Alain Soral, figure controversée de l’extrême droite, a été reconnu coupable de propos antisémites et homophobes par un tribunal suisse. Le verdict, tombé le 19 mars, lui inflige une peine de cinq mois de prison ferme, ainsi qu'une amende de 30 jours à 170 francs suisses par jour, comme l'a rapporté le parquet du canton de Vaud.
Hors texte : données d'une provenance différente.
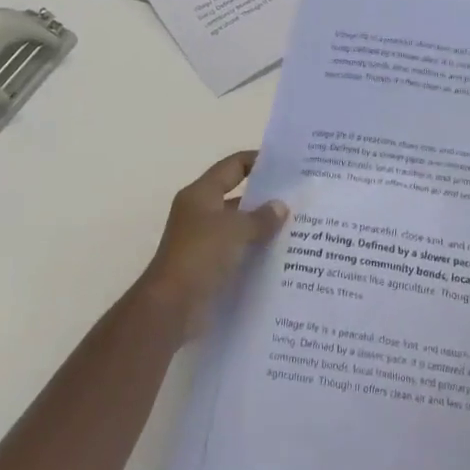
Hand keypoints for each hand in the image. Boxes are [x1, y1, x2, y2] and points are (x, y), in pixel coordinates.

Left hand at [137, 152, 287, 337]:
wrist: (171, 308)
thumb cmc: (200, 256)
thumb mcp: (235, 230)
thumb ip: (261, 217)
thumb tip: (280, 206)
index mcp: (201, 194)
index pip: (233, 166)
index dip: (257, 161)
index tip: (285, 164)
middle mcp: (200, 213)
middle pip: (237, 197)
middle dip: (265, 199)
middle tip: (299, 199)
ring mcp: (202, 242)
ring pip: (238, 227)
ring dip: (262, 229)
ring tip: (297, 229)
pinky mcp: (208, 267)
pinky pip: (236, 253)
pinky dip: (254, 253)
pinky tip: (281, 258)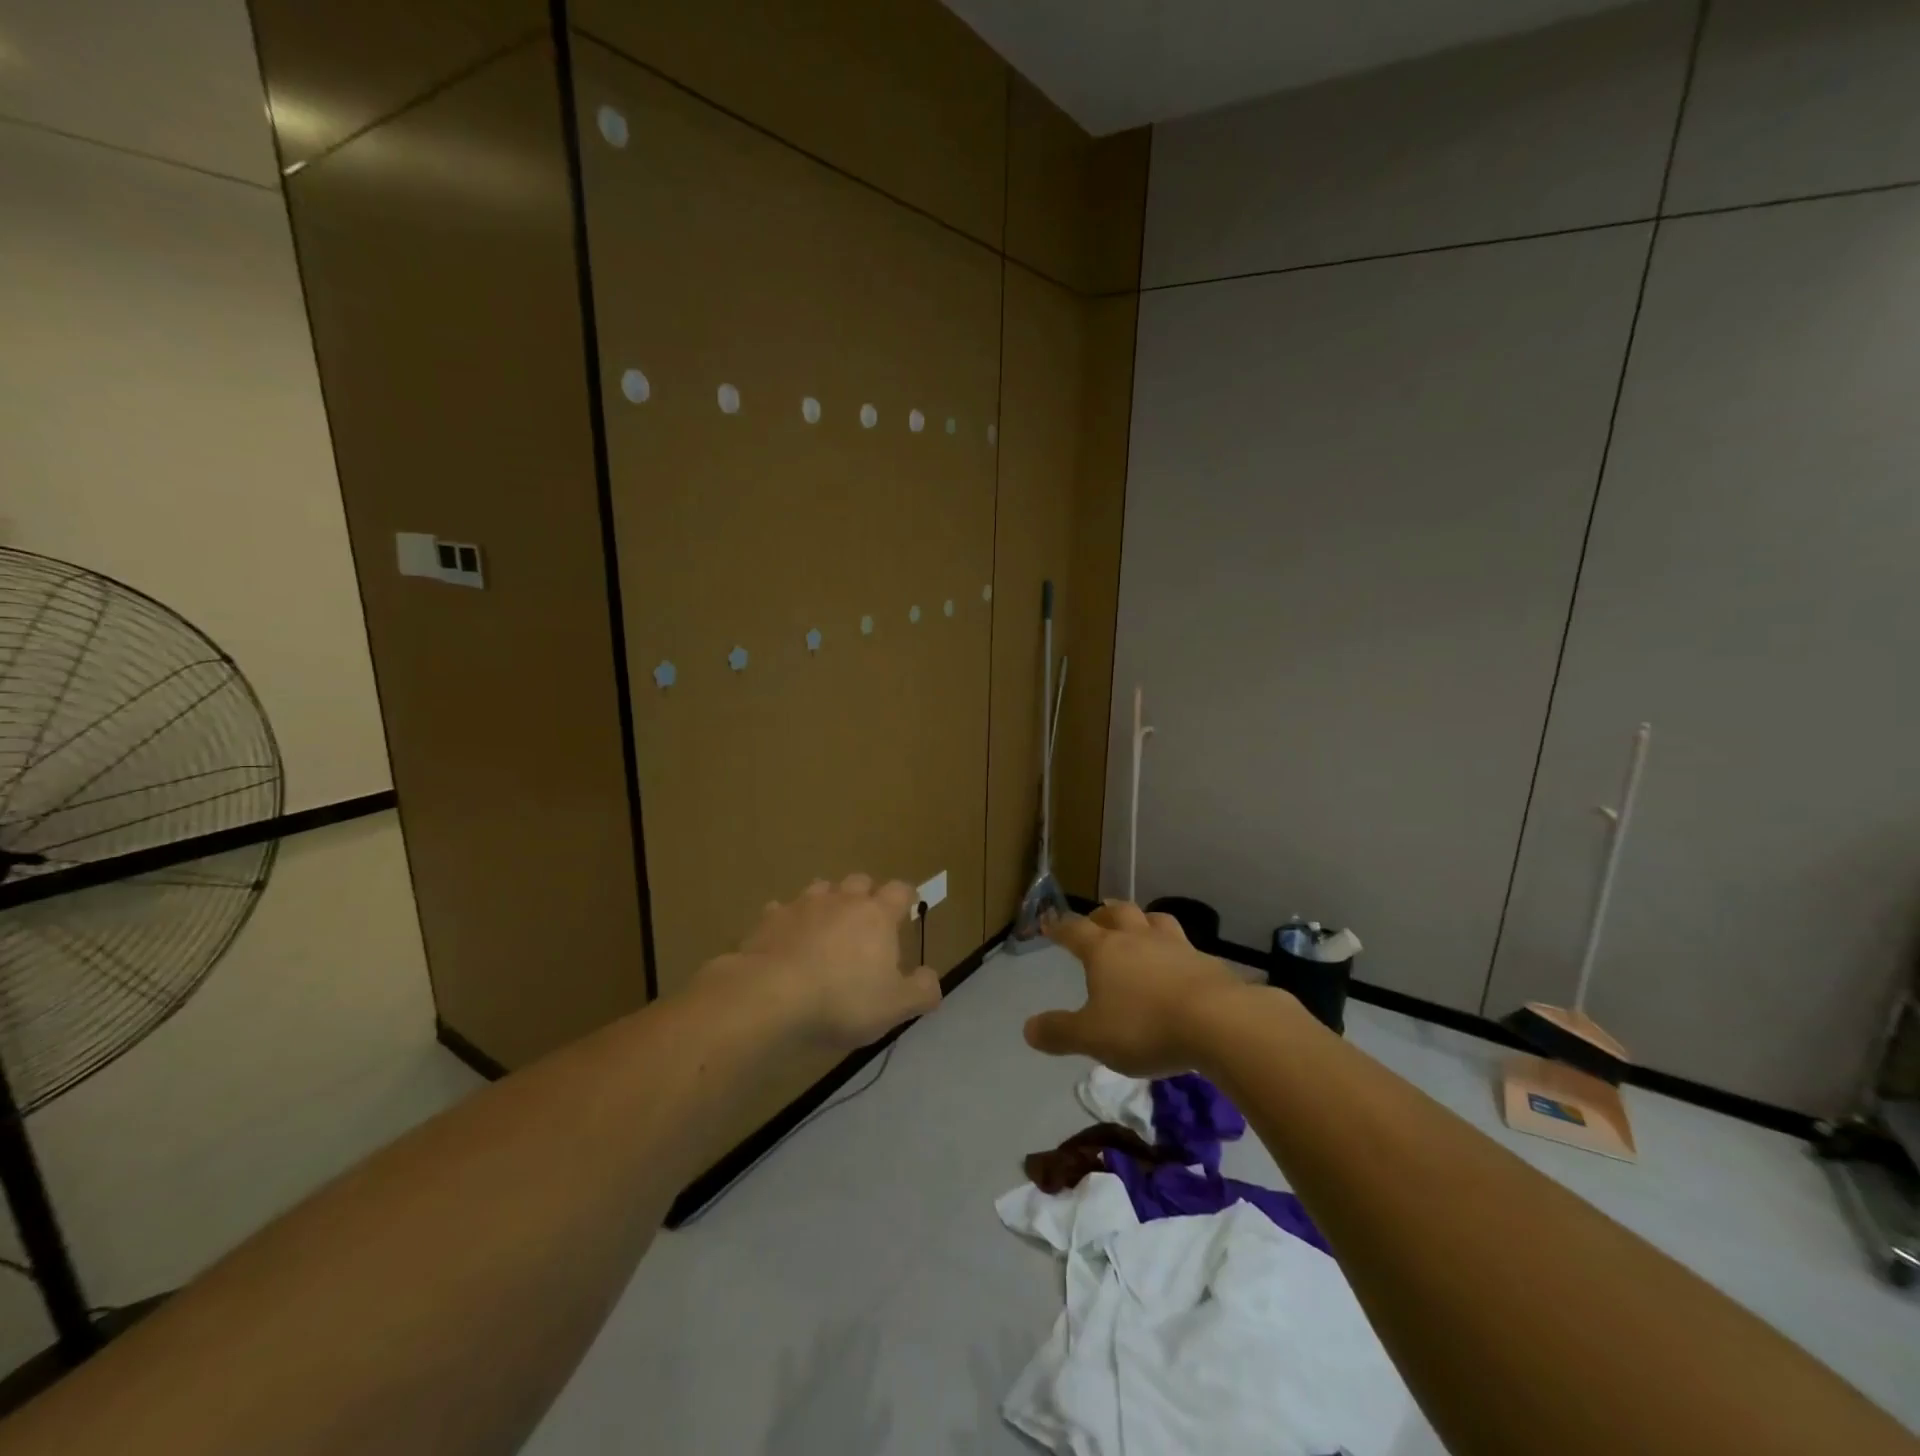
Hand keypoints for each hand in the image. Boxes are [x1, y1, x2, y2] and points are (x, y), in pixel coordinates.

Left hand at [701, 873, 941, 1051]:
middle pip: (859, 881)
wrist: (771, 996)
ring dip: (827, 902)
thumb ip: (921, 991)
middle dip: (865, 894)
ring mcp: (802, 906)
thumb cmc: (843, 1000)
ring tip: (826, 926)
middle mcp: (842, 900)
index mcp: (877, 915)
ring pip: (820, 889)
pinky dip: (788, 921)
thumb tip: (931, 977)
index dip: (906, 897)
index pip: (900, 891)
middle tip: (866, 920)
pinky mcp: (769, 920)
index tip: (908, 908)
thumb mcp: (895, 1006)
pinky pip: (781, 911)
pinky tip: (786, 941)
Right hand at [1026, 900, 1250, 1076]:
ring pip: (1155, 920)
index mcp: (1105, 950)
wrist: (1218, 1023)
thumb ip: (1060, 1032)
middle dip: (1103, 914)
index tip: (1049, 922)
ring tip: (1139, 928)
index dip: (1059, 926)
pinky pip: (1185, 946)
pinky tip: (1178, 965)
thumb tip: (1028, 1029)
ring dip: (1142, 921)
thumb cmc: (1145, 1027)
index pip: (1075, 930)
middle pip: (1117, 913)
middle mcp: (1138, 939)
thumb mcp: (1093, 1037)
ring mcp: (1176, 946)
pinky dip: (1174, 950)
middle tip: (1096, 919)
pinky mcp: (1206, 963)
Les déclarations incriminées, diffusées par Soral entre 2023 et 2025 via ses comptes sur les réseaux sociaux et son site « Égalité et Réconciliation », ont conduit à une enquête ouverte par la Coordination intercommunautaire contre l’antisémitisme et la diffamation (Cicad), suite à des signalements la concernant. Soral, qui vit à Lausanne, ne s'est pas présenté à l’audience et évoque son statut de « réfugié politique en Russie ».
Des antécédents judiciaires en France
Cette condamnation suisse s’ajoute à plusieurs pénalités déjà prononcées contre lui en France. En mars 2024, il avait été condamné à deux ans de prison pour « association de malfaiteurs », en soutien à des groupes considérés comme extrémistes. Cette controverse découle de ses propos sur des communautés spécifiques, mais également d'insultes envers des personnalités publiques, comme Gabriel Attal, ex-Premier ministre.
La récurrence des condamnations de Soral, qui a choisi de s’installer en Suisse en 2019 pour éviter l'incarcération, soulève des questions sur la liberté d'expression et les limites du discours public. L’information a été largement relayée par le journal 20 Minutes, rappelant les défis constants liés à la lutte contre la haine sur les réseaux sociaux.
En somme, cette affaire souligne une dynamique complexe entre liberté d'expression, responsabilité et justice face aux discours discriminatoires, dans un contexte où de nouvelles procédures judiciaires sont déjà en cours à son encontre pour des déclarations récentes ciblant la communauté juive.